Lancet Examines Obama Administration's Global Health Initiative
The Lancet examines the history of the Obama administration’s attempt to “reform the way the country delivers development assistance for health abroad” by establishing the Global Health Initiative (GHI). “Despite unusual bipartisan support in Congress and broad consensus among development practitioners about the goals of reform, it proved surprisingly difficult for the multiple entities involved in U.S. global health assistance to agree on a way forward,” the journal states, noting that GHI leadership and the three core entities of GHI — USAID, the Centers for Disease Control and Prevention (CDC) and PEPFAR — announced the closure of the GHI office and an end to the initiative’s current phase on July 3. The Lancet outlines several challenges the initiative faced, including collaboration among the three agencies, leadership, and external factors, such as “the austere budgetary climate.”

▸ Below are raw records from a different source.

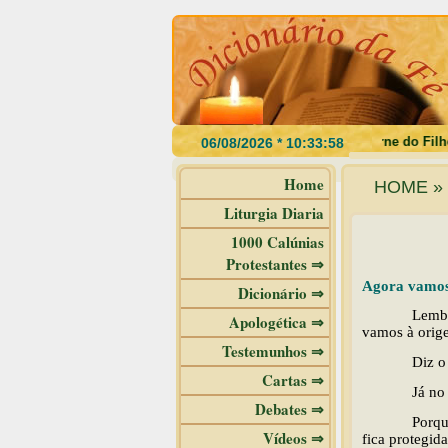
"Se não comerdes a carne do Filho do
Home
HOME » a
Liturgia Diaria
1000 Calúnias
Protestantes ⇒
Agora vamos 
Dicionário ⇒
Lembr
Apologética ⇒
vamos à orige
Testemunhos ⇒
Diz o
Cartas ⇒
Já no
Debates ⇒
Porqu
Vídeos ⇒
fica protegid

“Many observers credit [GHI] with beginning a larger conversation among development staff about sustainability, country-ownership, and outcomes-based evaluation — while acknowledging that those concepts are hardly new,” the Lancet writes, adding, “GHI also recognized the central role ambassadors play in deploying U.S. health assistance, although many have been doing so for some time.” The journal continues, “Even as the GHI office disbands, its staff say the initiative will go on: the GHI principles will persist, the core entities will continue to meet, and plans are underway for a new Office of Global Health Diplomacy at the State Department to support ambassadorial leadership in the field. … But the next administration will have to take bolder steps if it is to fulfill the goals GHI articulated, and to establish the U.S. as a true leader in global health” (Alcorn, 10/6).